麦粒腫は、不潔な状態で目を触ってしまった際に発症しやすくなりますが、もともとまぶたに存在する常在菌によって発症することも多いです。例えば、不規則な生活などにより免疫力が低下している場合や免疫低下にかかわる疾患を患っている場合には、免疫力で対抗できずに発症してしまいます。
また、まつ毛の根元部分には汚れが蓄積しやすくなります。アイメイクをした日には、しっかりとクレンジングを行うように心がけましょう。

前髪などによる刺激

前髪の刺激によって、まぶたに炎症が引き起こされることもあります。また、前髪以外にもアイメイクによる摩擦が刺激となることも考えられるでしょう。例えば、粘膜にアイラインを引いたりまつ毛の根元につけまつ毛をつけるなどです。

めばちこの症状

顔を抑える女性
ここでは、麦粒腫でみられる特徴的な症状を2つご紹介します。

まぶたが赤く腫れる

めばちこの特徴的な症状は、まぶたが赤く腫れることです。まぶたが腫れること以外にも、目が充血したり目やにが多く出たりすることもあるでしょう。
まぶたの腫れ方は様々です。部分的に腫れることもあれば、目が開けにくいと感じるほど腫れ上がってしまうこともあります。大きく腫れ上がる場合には、中に膿が溜まることが多いです。この膿は自然に排出されることがほとんどで、膿が排出されれば次第に腫れが落ち着いてきます。
多くの場合、数日で症状は治まるでしょう。しかし、膿が自然に排出されずに腫れが大きくなってしまった場合には、切開して排膿することもあります。

******

- やること
めばちこについての抜粋を、一字も変えずに最初から最後まで抜き出してください。 記録はここでは使いません。

******

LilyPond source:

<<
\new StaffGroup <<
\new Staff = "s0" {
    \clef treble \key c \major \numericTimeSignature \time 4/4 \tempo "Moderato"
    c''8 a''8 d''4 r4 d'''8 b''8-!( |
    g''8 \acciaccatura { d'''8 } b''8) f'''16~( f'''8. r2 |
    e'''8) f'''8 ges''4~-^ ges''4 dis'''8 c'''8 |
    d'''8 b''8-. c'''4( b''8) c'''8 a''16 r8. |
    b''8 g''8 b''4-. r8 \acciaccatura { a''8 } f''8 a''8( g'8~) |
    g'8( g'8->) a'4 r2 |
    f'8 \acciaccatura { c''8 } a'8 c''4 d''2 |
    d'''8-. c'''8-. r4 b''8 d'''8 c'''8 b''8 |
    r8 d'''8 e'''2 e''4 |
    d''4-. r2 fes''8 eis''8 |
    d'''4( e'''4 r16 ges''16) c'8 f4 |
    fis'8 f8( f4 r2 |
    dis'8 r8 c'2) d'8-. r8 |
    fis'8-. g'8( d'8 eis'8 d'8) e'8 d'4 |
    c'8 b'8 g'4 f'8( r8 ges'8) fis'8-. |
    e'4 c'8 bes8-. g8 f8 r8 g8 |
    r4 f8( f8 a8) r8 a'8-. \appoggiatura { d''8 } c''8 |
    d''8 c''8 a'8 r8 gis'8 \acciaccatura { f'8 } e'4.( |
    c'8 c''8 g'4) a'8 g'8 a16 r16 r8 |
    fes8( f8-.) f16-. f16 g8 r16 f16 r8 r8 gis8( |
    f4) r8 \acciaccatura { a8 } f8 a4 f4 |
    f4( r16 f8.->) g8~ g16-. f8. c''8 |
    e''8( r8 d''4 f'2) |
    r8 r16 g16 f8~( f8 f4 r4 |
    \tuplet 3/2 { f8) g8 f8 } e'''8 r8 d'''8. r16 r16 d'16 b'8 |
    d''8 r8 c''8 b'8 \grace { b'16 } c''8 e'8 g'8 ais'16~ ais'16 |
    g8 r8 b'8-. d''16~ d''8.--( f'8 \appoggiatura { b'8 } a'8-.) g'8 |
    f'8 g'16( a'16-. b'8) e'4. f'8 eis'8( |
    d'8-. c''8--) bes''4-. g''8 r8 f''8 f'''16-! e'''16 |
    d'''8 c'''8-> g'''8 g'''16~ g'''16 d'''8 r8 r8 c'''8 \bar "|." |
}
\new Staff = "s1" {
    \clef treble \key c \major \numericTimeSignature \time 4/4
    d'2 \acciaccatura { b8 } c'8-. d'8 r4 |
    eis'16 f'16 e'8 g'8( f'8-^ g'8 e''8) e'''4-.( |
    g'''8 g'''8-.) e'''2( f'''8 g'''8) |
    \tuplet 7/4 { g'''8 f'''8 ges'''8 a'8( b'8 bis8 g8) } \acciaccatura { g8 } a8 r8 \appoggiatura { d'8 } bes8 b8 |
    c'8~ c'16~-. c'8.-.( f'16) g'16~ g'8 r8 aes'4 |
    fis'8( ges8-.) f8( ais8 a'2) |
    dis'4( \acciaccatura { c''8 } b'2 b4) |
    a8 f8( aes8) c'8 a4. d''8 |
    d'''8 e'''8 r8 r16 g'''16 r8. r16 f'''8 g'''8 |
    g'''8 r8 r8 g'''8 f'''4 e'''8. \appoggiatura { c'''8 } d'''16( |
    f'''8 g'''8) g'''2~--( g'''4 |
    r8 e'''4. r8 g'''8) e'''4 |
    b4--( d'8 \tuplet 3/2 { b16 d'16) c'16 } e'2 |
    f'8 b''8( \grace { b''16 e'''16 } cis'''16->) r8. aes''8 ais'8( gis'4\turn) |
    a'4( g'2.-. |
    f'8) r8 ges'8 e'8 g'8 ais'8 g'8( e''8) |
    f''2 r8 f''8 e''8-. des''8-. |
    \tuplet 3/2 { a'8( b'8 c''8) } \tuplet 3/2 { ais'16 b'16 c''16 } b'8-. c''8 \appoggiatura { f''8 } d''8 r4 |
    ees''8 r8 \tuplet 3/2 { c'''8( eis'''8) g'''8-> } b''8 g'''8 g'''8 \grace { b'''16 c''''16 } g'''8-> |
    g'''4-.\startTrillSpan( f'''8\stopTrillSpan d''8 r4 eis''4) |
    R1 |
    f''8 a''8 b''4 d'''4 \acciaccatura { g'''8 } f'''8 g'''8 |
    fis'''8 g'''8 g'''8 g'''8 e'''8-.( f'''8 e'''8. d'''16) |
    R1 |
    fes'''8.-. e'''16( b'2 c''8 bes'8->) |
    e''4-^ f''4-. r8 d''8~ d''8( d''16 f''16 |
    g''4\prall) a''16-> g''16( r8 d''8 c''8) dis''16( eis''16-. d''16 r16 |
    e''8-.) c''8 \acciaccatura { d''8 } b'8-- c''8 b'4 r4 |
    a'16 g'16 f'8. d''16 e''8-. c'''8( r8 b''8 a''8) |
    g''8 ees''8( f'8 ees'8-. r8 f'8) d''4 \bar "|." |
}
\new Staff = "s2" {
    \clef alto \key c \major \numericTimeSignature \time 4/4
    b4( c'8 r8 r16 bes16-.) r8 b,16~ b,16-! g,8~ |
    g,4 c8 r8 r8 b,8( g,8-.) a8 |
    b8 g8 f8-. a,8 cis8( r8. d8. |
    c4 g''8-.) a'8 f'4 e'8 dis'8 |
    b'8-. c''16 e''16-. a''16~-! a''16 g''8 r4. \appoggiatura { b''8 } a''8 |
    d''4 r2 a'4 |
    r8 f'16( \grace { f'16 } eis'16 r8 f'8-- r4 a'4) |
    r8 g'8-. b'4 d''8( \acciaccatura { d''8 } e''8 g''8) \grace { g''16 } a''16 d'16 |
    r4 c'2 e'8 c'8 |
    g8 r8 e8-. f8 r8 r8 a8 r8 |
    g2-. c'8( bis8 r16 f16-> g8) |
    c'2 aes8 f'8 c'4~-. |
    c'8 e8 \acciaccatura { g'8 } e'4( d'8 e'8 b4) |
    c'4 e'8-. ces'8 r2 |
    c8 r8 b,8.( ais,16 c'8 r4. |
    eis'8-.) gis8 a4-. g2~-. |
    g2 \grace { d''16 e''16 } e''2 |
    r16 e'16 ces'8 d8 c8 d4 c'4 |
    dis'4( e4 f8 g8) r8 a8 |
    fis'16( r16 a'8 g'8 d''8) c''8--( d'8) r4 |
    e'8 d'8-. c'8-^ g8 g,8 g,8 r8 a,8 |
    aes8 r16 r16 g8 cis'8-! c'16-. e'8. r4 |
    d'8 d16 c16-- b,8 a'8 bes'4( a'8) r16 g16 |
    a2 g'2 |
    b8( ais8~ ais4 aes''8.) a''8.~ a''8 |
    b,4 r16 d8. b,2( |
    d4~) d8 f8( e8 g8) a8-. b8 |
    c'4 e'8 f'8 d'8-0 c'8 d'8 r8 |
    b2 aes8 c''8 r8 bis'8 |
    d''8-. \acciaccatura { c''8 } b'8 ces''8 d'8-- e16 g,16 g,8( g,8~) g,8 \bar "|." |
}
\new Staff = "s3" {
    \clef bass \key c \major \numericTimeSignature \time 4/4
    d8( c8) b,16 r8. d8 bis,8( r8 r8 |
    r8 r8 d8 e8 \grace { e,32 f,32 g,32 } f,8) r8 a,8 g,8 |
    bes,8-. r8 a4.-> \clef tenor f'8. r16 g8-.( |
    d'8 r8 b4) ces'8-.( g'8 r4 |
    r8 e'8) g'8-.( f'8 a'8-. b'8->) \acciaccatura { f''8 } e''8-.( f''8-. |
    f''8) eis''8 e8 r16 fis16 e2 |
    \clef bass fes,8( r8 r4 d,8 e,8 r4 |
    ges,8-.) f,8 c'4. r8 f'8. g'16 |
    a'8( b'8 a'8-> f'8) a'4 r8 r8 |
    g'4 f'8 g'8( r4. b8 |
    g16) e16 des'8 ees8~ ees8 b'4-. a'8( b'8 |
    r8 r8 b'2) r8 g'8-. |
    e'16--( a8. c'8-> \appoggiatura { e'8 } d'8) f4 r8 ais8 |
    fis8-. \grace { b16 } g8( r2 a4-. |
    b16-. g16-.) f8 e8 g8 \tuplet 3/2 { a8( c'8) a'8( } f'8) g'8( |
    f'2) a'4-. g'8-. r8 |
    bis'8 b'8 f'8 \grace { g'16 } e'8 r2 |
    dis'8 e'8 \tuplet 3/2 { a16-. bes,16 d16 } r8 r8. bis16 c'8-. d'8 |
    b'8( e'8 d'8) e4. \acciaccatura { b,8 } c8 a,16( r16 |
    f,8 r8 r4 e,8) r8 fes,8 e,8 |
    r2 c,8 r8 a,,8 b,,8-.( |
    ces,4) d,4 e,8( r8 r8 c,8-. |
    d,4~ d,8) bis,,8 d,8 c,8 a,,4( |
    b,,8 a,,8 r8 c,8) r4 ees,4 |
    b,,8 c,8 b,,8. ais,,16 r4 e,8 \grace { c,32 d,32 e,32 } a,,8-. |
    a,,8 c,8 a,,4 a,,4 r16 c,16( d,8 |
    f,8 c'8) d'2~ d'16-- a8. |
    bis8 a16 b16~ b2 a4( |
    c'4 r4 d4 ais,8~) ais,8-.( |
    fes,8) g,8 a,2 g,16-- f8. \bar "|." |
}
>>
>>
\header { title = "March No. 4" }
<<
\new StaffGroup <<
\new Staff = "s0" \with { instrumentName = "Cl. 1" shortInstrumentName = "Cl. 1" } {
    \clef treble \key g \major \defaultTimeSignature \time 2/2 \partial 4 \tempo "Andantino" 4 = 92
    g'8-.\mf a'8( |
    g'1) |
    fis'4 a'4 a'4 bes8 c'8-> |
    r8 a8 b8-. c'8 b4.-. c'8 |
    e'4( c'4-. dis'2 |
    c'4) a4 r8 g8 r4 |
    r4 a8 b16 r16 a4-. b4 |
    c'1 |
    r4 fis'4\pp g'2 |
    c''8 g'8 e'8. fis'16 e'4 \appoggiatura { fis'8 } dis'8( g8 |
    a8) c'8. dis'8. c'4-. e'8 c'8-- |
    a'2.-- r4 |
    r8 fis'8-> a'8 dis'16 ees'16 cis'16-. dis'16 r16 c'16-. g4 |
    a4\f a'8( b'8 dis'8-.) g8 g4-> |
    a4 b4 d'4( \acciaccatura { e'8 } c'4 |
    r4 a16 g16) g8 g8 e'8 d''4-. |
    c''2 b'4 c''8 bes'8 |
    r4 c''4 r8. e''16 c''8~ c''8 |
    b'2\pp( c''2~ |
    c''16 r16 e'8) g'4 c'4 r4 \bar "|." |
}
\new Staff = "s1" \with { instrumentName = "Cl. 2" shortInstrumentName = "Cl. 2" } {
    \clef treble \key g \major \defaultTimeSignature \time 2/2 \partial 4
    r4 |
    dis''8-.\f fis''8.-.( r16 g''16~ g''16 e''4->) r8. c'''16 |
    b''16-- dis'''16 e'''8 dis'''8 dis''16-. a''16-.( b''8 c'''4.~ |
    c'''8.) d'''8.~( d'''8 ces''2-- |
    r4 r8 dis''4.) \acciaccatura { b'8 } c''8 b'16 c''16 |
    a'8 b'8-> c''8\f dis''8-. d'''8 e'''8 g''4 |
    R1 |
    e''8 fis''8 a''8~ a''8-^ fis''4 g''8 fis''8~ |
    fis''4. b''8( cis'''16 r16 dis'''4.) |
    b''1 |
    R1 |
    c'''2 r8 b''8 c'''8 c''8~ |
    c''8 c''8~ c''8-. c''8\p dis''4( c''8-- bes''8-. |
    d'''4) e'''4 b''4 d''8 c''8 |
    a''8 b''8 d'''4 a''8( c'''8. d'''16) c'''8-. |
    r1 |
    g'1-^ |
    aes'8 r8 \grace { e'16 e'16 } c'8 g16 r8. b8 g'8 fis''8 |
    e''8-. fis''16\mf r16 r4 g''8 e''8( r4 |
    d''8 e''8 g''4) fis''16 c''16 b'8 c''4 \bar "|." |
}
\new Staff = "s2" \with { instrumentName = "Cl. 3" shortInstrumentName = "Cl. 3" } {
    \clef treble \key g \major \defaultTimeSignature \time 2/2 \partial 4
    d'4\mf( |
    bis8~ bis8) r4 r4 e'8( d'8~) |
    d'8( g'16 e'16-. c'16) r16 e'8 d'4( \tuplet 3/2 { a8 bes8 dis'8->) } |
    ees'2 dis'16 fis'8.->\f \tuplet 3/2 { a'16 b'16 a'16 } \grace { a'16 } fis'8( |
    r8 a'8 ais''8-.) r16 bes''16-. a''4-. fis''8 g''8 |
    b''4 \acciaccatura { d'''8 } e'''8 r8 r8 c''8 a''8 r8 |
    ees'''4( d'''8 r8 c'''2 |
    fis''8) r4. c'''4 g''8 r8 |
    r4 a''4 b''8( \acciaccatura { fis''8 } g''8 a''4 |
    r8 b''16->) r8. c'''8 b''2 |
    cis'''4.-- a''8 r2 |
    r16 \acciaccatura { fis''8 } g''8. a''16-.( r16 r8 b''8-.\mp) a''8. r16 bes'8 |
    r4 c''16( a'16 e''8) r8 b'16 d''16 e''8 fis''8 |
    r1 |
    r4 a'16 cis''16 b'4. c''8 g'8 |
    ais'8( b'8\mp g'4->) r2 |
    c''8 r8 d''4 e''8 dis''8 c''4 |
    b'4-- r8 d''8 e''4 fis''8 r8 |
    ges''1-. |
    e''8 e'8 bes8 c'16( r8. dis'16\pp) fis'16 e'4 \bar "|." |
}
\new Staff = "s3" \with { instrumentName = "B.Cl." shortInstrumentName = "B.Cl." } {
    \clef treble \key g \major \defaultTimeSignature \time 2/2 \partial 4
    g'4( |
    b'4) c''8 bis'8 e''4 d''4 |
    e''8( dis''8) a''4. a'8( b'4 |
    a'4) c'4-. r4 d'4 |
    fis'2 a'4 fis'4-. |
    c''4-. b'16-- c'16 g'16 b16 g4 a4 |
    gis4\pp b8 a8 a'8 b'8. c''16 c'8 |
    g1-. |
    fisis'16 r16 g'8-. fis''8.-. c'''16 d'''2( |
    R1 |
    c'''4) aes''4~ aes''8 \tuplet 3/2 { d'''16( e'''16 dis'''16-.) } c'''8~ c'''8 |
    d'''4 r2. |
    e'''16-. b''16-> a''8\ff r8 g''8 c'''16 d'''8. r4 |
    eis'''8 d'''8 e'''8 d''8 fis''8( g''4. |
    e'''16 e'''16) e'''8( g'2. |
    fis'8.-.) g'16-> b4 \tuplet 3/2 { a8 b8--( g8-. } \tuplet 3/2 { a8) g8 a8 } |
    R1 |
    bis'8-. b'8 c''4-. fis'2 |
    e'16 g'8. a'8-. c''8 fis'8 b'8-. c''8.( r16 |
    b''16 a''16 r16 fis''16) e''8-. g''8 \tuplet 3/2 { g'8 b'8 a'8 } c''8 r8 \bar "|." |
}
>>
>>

******

- 解答
麦粒腫は、不潔な状態で目を触ってしまった際に発症しやすくなりますが、もともとまぶたに存在する常在菌によって発症することも多いです。例えば、不規則な生活などにより免疫力が低下している場合や免疫低下にかかわる疾患を患っている場合には、免疫力で対抗できずに発症してしまいます。
また、まつ毛の根元部分には汚れが蓄積しやすくなります。アイメイクをした日には、しっかりとクレンジングを行うように心がけましょう。

前髪などによる刺激

前髪の刺激によって、まぶたに炎症が引き起こされることもあります。また、前髪以外にもアイメイクによる摩擦が刺激となることも考えられるでしょう。例えば、粘膜にアイラインを引いたりまつ毛の根元につけまつ毛をつけるなどです。

めばちこの症状

顔を抑える女性
ここでは、麦粒腫でみられる特徴的な症状を2つご紹介します。

まぶたが赤く腫れる

めばちこの特徴的な症状は、まぶたが赤く腫れることです。まぶたが腫れること以外にも、目が充血したり目やにが多く出たりすることもあるでしょう。
まぶたの腫れ方は様々です。部分的に腫れることもあれば、目が開けにくいと感じるほど腫れ上がってしまうこともあります。大きく腫れ上がる場合には、中に膿が溜まることが多いです。この膿は自然に排出されることがほとんどで、膿が排出されれば次第に腫れが落ち着いてきます。
多くの場合、数日で症状は治まるでしょう。しかし、膿が自然に排出されずに腫れが大きくなってしまった場合には、切開して排膿することもあります。